Top of Exercise passage

Okay, I’ve been registered for about a week now… maybe a little longer, and I finally decided it’s time to say I like this site! And it’s worth posting about! I’ll post a link on the “Tools I’ve Found” page, but I didn’t find this tool. My Rosary-praying, weight-losing, podcast listenin’, family lovin’ friend, Karen, told me about it! Awesome site! Click here to go to SparkPeople.com. This is a free diet plan creater, calorie tracker, fitness program, digital social network, meal planner, advice giver, all rolled up into one. I was apprehensive at first because there is just SO much information here and you can track SO much I was more than a little overwhelmed. But I kept going back and looking at a little here, a little there, tracking a bit of this and a bit of that, and now, frankly, I might just drop counting points and go to using this site. Their planner counts calories, but also carbs, fat and protein to help you get a good balance. You can add other goals to track if you need more fiber or calcium. Whatever. It works how you want it. For every little thing you do, you get SparkPoints. You can’t do anything with them except brag about them. But it does get fun to try to build up your points! I’m really enjoying it! So thank you, Karen! If you decide to check it out, I’m AhnMyWeigh there (OnMyWeigh was taken! Phooey!). “Ahn” is a nickname of mine so it was a fun play on the name. Anyway, I don’t post to the community boards much at ALL, but say hi if you see me!

Oh, and I get 10 points for each referral, but you don’t do anything with the points, like I said. So please don’t think I’ve gone commercial on you!

Movin’ on down!
Aug 5th, 2006 by Anna

I definitely feel like I’m back on track now. I think I’ve got my head “in the game” as my daughter would say. I’m eating right and when I don’t, I at least don’t blow the day (or week, or month as it had been there for awhile). I’m not feeling deprived – though I do whine. I’m getting excercise in at least three times a week and not letting myself have excuses not to. My attitude regarding my appearance is improving. I don’t like who I see in the mirror yet, but I’m definitely seeing positive body changes.

I’m not putting so much pressure on myself to do too many things at once. I decided against the gym for now. I have a new principal at my school and a LOT of changes in my department so who knows what my “free” time will be like. It was actually very relieving to when I decided finally against the gym for now. I have too much on my plate – no pun intended.

So not an exciting post, but wanted to check in.

Stupid spammers!
Aug 3rd, 2006 by Anna

I got a returned message email this morning. I wanted to see whose email didn’t go through and it’s not one I sent! I’m so ANGRY! Someone is using my email address of anna at my domain name and sending spam! Jerks. They aren’t into my email, they’re just using it as part of their from so that if you’ve whitelisted me, it might sneak in. If anyone has gotten spam that appeared to come from my address, would you kindly email me and tell me? And please accept my apology even thought it’s not my fault!

Nuts!
Aug 3rd, 2006 by Anna

“Did you know that the fruit & walnut salad is 7 points, but only 3 without the walnuts?

Bottom of Exercise passage
Top of Data extracts

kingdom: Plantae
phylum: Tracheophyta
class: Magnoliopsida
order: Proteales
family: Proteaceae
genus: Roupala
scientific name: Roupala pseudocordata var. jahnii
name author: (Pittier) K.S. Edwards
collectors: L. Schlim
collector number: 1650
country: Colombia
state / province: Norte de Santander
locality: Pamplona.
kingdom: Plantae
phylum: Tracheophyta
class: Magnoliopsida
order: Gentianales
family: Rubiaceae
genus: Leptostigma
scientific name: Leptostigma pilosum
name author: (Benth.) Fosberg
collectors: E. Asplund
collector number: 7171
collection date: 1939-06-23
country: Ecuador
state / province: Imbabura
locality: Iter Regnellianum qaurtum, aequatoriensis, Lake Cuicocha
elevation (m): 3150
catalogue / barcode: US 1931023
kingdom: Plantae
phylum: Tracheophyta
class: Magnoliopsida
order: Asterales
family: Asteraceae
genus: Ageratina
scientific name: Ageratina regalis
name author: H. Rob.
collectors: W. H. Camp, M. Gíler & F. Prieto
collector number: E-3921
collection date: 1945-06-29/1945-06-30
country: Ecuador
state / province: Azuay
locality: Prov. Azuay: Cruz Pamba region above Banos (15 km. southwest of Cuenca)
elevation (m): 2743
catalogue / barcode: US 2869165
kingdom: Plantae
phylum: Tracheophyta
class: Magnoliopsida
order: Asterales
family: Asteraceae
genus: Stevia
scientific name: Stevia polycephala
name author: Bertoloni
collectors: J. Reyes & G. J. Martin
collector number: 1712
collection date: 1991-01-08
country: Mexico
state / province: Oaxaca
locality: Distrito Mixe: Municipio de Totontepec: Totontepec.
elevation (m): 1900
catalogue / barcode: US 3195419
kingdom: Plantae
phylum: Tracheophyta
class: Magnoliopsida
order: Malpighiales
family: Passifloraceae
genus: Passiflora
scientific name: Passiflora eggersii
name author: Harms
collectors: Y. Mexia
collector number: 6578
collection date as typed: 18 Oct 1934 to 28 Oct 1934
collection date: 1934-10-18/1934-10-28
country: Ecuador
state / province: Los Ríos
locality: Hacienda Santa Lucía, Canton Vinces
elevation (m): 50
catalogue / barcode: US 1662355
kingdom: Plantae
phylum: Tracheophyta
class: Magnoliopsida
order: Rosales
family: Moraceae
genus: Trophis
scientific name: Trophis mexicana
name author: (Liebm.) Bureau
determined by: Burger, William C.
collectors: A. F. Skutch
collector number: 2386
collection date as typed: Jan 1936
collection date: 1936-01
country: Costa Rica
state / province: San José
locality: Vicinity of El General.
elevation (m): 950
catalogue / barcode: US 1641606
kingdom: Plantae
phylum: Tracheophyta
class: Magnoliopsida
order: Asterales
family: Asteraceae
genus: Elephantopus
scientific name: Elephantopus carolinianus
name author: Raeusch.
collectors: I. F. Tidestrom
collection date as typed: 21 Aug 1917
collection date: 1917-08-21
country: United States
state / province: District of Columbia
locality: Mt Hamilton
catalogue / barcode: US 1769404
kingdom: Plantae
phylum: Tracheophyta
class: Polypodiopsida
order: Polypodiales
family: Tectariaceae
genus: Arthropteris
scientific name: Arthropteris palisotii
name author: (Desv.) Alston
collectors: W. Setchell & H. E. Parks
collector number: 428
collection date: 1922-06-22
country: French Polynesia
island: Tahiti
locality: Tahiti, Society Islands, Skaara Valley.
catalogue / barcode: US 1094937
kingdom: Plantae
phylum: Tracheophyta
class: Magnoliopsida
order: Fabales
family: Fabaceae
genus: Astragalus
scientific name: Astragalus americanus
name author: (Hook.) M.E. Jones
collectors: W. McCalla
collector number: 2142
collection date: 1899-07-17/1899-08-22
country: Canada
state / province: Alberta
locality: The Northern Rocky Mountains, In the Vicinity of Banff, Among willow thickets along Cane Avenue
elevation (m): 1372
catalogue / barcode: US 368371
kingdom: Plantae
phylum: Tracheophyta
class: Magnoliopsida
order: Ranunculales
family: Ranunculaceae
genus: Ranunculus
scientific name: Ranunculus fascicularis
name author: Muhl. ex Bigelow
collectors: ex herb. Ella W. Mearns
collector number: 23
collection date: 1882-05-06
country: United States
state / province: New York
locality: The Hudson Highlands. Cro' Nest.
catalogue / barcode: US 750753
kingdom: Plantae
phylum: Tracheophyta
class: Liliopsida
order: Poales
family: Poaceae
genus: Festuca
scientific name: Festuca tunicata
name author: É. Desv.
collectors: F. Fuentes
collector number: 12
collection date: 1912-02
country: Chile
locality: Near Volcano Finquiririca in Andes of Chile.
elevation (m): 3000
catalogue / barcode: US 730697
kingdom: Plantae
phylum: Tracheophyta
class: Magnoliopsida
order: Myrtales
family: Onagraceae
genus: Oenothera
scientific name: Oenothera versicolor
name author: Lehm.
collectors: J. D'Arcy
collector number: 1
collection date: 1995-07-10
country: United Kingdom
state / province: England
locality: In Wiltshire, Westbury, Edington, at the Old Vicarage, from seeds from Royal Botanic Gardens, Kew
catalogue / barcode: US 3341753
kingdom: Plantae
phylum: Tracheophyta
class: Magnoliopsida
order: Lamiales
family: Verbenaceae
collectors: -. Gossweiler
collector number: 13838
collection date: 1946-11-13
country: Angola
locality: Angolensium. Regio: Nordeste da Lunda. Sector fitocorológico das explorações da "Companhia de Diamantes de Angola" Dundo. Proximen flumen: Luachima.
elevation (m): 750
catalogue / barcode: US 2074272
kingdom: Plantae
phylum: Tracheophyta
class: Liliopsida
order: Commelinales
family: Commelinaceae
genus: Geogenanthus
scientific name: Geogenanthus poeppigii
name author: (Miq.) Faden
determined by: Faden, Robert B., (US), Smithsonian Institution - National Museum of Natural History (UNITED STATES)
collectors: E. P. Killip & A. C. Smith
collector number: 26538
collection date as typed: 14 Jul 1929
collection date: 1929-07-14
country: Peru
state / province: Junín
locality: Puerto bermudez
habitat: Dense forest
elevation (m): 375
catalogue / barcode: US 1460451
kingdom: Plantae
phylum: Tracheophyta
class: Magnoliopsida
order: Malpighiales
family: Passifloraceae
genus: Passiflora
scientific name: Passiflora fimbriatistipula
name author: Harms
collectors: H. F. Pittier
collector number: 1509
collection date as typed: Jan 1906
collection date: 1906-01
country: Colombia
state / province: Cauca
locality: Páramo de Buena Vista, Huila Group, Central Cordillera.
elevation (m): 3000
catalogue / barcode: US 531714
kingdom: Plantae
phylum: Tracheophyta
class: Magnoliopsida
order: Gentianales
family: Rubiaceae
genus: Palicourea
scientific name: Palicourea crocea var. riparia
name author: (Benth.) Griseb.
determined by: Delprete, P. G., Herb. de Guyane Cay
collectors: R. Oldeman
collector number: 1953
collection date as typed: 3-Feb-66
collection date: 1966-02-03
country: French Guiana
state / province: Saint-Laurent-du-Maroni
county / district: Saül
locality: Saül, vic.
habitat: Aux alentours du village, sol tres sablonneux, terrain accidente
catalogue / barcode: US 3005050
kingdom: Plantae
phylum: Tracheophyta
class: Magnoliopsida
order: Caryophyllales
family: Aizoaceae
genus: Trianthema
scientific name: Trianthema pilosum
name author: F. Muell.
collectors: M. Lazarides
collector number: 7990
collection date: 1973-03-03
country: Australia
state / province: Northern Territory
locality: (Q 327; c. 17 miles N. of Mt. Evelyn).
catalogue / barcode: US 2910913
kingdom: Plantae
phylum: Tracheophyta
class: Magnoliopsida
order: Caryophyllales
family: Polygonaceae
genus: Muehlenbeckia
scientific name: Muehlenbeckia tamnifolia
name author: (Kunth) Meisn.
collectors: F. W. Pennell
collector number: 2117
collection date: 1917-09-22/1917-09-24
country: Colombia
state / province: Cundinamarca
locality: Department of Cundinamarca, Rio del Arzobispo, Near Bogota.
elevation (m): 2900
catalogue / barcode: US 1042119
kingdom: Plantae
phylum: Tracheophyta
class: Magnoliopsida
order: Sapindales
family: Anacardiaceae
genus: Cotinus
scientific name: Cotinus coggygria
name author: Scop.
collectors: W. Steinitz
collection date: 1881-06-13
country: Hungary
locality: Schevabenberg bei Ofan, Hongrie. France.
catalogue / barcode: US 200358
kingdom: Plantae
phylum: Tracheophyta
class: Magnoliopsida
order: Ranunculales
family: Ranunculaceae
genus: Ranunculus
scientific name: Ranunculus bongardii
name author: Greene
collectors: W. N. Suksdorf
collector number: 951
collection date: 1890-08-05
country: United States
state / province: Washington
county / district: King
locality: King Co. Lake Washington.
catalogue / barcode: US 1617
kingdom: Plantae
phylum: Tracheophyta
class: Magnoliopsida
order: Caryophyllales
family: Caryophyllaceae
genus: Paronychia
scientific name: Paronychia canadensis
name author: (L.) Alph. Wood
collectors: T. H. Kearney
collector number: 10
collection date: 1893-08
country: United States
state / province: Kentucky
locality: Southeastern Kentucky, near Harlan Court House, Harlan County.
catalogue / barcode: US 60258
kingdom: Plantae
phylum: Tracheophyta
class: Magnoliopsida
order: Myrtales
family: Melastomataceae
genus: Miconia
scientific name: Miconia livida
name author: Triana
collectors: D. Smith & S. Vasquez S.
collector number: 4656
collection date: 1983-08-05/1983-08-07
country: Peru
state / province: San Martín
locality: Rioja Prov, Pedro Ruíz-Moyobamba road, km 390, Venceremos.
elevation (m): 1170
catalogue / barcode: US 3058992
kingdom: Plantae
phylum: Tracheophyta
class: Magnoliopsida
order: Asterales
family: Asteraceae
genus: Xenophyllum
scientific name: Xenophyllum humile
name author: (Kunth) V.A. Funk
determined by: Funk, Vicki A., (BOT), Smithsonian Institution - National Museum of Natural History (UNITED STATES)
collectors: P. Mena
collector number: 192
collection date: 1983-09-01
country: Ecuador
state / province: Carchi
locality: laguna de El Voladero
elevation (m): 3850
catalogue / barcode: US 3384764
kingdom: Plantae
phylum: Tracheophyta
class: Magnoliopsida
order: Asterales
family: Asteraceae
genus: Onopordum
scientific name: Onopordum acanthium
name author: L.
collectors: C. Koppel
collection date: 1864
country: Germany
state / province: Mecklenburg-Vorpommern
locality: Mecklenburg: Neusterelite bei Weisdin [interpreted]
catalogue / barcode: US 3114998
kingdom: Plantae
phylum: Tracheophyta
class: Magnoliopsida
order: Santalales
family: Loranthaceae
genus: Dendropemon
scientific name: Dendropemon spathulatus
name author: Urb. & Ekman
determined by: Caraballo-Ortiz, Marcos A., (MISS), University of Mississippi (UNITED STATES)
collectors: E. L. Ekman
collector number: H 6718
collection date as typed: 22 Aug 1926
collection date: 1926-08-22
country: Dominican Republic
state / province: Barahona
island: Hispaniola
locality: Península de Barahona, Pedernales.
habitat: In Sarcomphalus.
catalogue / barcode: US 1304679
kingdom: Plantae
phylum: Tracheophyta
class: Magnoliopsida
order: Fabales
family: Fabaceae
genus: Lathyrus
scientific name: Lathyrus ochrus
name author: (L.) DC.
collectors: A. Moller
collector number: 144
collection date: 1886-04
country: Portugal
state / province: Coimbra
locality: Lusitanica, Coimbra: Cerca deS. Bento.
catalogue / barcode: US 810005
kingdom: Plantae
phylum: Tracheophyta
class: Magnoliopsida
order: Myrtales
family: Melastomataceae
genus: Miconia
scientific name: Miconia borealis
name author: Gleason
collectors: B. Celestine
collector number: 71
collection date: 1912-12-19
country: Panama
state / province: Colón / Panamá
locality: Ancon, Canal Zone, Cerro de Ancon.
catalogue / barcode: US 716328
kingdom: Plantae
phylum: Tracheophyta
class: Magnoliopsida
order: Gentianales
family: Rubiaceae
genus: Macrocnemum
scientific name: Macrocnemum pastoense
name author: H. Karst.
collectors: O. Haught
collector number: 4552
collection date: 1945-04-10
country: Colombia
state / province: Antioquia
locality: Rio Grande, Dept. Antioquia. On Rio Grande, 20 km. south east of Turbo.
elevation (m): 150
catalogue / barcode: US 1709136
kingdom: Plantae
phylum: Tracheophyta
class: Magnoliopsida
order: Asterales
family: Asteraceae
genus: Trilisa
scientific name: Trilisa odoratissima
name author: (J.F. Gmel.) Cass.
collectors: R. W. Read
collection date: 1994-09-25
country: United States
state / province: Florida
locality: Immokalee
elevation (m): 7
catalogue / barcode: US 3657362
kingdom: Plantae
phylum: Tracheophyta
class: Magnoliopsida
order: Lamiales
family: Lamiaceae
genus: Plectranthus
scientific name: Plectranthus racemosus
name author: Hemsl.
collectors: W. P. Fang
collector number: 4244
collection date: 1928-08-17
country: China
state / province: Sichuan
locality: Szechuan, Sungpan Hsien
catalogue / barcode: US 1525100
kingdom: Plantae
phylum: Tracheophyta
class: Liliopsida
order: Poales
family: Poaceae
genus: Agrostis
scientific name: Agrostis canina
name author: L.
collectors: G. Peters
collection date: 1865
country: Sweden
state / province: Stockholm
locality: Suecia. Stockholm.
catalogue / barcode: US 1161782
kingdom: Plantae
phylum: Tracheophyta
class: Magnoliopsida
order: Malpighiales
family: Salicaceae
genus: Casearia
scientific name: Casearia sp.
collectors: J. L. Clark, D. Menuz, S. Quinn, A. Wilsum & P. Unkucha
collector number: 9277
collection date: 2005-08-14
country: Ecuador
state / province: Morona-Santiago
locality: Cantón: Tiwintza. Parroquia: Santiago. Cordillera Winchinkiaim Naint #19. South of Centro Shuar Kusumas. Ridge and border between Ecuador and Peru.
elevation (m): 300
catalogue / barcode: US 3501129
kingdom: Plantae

Bottom of Data extracts

→ **Brief 1**:
In the blog excerpt, what username does the writer go by on SparkPeople?
→ **Brief 2**:
Reproduce the blog excerpt word for word, starting with "So not an exciting" and going on through "without the walnuts?".
Please answer from the blog excerpt alone, without the material.

→ **Response box 1**:
AhnMyWeigh

→ **Response box 2**:
So not an exciting post, but wanted to check in.

Stupid spammers!
Aug 3rd, 2006 by Anna

I got a returned message email this morning. I wanted to see whose email didn’t go through and it’s not one I sent! I’m so ANGRY! Someone is using my email address of anna at my domain name and sending spam! Jerks. They aren’t into my email, they’re just using it as part of their from so that if you’ve whitelisted me, it might sneak in. If anyone has gotten spam that appeared to come from my address, would you kindly email me and tell me? And please accept my apology even thought it’s not my fault!

Nuts!
Aug 3rd, 2006 by Anna

“Did you know that the fruit & walnut salad is 7 points, but only 3 without the walnuts?